一夜无眠,陈洵接了些做惯的小活,时间推移到10日后,该走了,也是时候继续北上了。陈洵行李不多,不过一把剑和一个布包罢了。他的离开没有引起任何人的注意,好比过小的石子轻投入湖水荡不起太大的涟漪。
陈洵的耳朵动了一下,但是他没有停留,只是越走越偏,终于向前一拐,跳上屋顶。果然身后的脚步停了一会,马上慌乱起来。陈洵纵身飞落在这个年轻人身后,用剑横在他脖子上“说,跟着我要做什么?”“哎,我就是要带你去见我大哥!咱们前几天还在一张桌子上吃过饭,你、你先把剑放下来,怪吓人的”陈洵一把收回剑,转身就走。那个年轻人一看剑已经放下来了,连忙又跟了上去:“喂,我大哥在这边,你走反了”陈洵只冷冽地横了他一眼,继续大步流星向前走,青年吓得一愣,心道:难得大哥交给我一次任务,我怎么也要把人带到,快跑几步,又跟上陈洵,只是不敢像之前一般考得近,“哎,不是跟你说这边不对嘛!算了,走这边也行,就是远点。

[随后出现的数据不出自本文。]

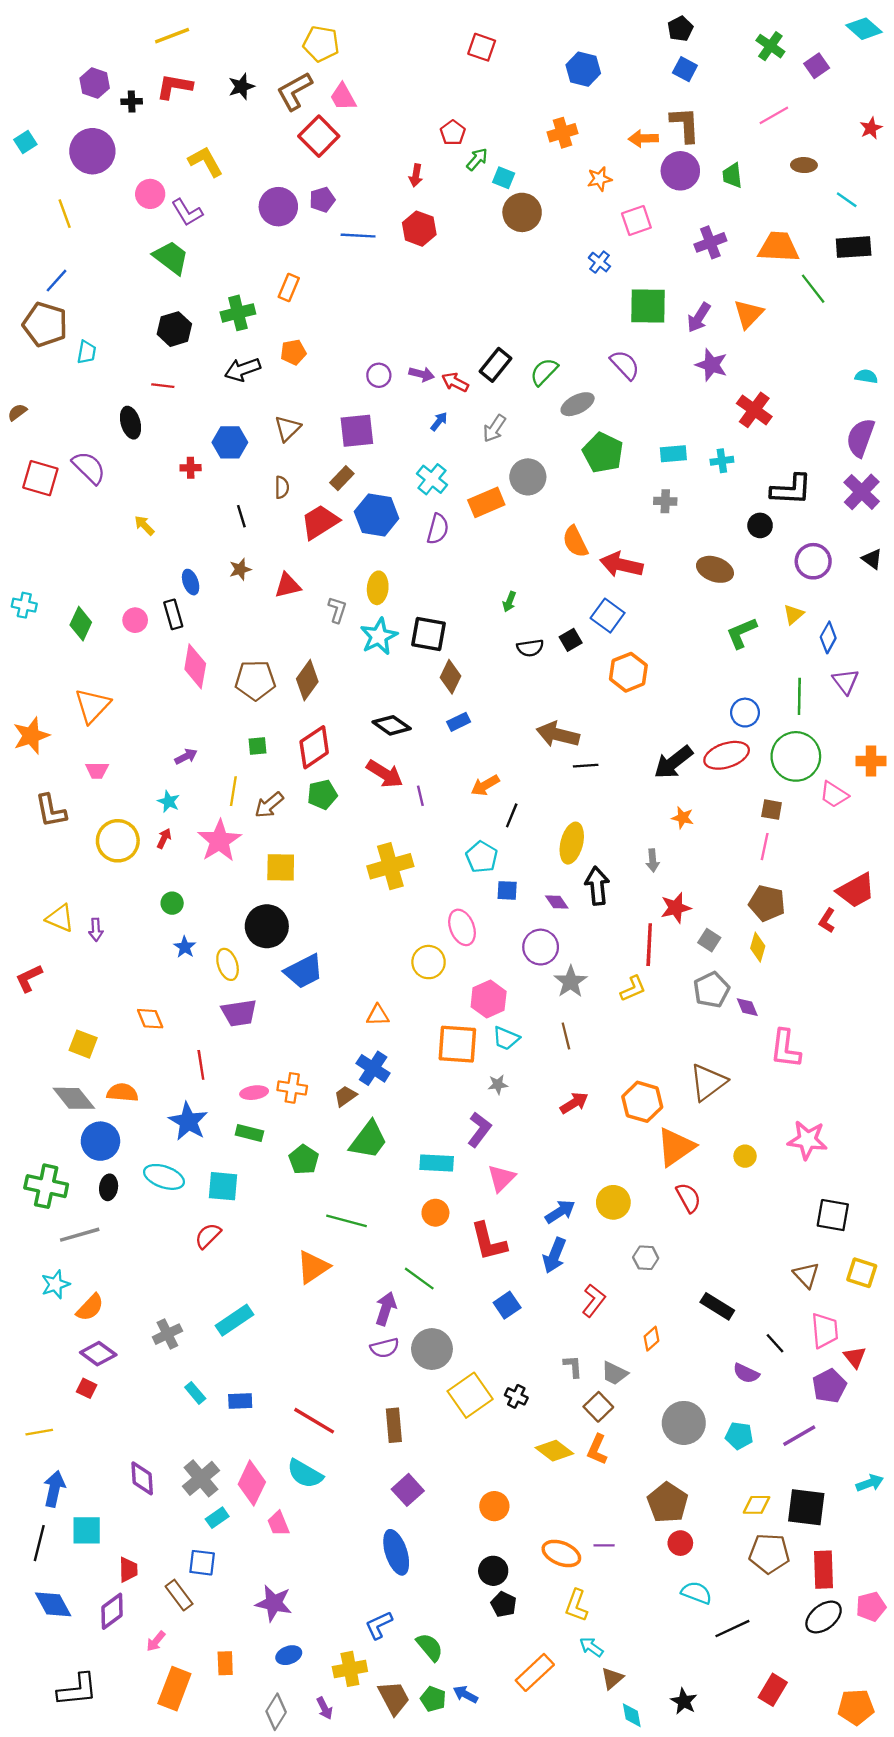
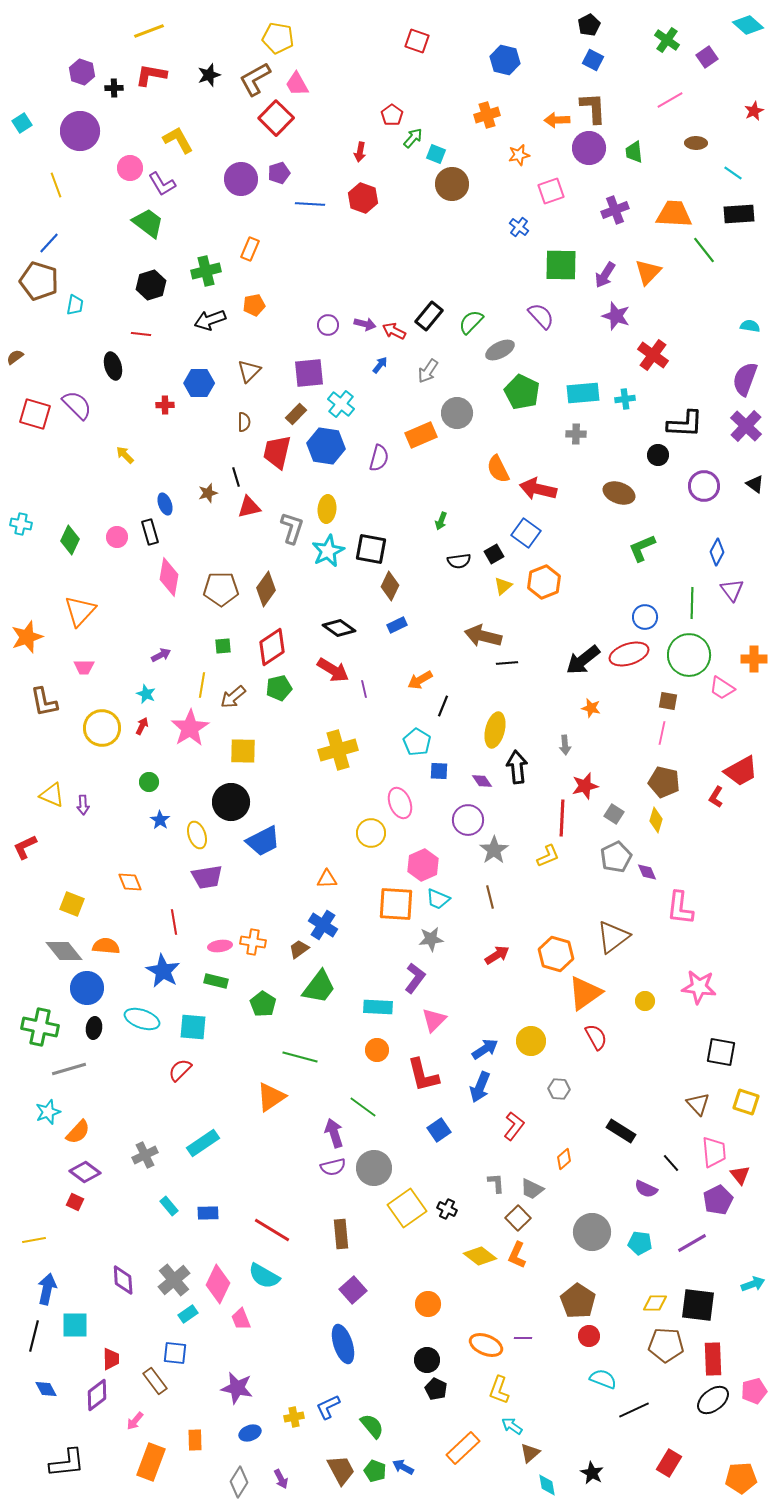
cyan rectangle: (673, 454) -> (583, 393), size x1.4
cyan cross: (432, 479) -> (341, 404), moved
black line: (241, 516) -> (236, 477), moved
red trapezoid: (320, 522) -> (277, 452), turned -45
gray L-shape: (337, 610) -> (292, 528), size x1.4
yellow triangle: (794, 614) -> (503, 586), moved
gray star: (498, 1085) -> (431, 939), size x1.4
purple arrow: (386, 1309) -> (334, 1133), turned -36
blue diamond: (53, 1604) -> (46, 1389), size x0.7
yellow cross: (350, 1669) -> (294, 1417), moved, size x0.7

哎,我叫王响,我从小就在这长大,我大哥是我见过武功最厉害的人,不过我看你也不赖,就比我大哥差上这么一点。”说着他还拿手指比了比。“二弟,休得无理,这位小兄弟给我个面子,不如咱们去福运楼边吃边谈”陈洵只是淡淡地“我还有事,告辞”,白惑小声说道:“那崖山剑派的仇你也不想报了?”陈洵猛的一僵“我不知道你在说什么”“你知道的”白惑笃定看向陈洵的背影。陈洵此刻的内心惊骇,如翻涌的大海,但他尽量不泄露自己情绪,深吸一口气,走向白惑。白惑一笑,态度热情而客气,“小兄弟,这边请”
几杯清茗氤氲着湿湿的热气,桌上的热菜也散发出香味,但是陈洵没有一点胃口,他全部心神都被刚刚白惑一口道破自己身份的占据了,但这一年,他好歹学会不露声色,只淡淡地垂目等待,而白惑自然也是不急,悠然地好似来品茗一般,反倒是王响看看这个,又看看那个,不知道两人在打什么哑谜,可是白惑坐在这,他也不敢造次。终于一盏茶的时候,白惑先开口:“小兄弟,实不相瞒,在下是铁杉客白惑,今日也是替我家王爷来招揽人才”陈洵转了转手中的茶杯:“洵不才,不过一江湖草莽,那能得王爷的青眼。洵也一个人惯了,怕是王爷错爱了”陈洵一握拳,便要走,他是不屑与这等朝廷走狗为伍的,“你不想知道你仇人的消息?”“不需要,洵会靠自己去查”白惑一笑“小兄弟何必急着走呢,你这一年来,没有什么收获吧!只要你能替我们王爷办事,你的事也自然会被办妥。不妨告诉你,你并不是我们唯一的选择。这样吧,5天,我给你5天时间考虑清楚,我会在灵境胡同10号等你”“我只想知道我的事情,你们是怎么知道的”“我们自然有渠道”
陈洵扬长而去,已近傍晚,夕阳昏晕的光,拉长人影,小摊小贩也开始收摊,倦鸟归巢,小孩们也累了,散了,光线慢慢变暗,时间也停住流淌,是静,是寂寥,是过客,是无处归。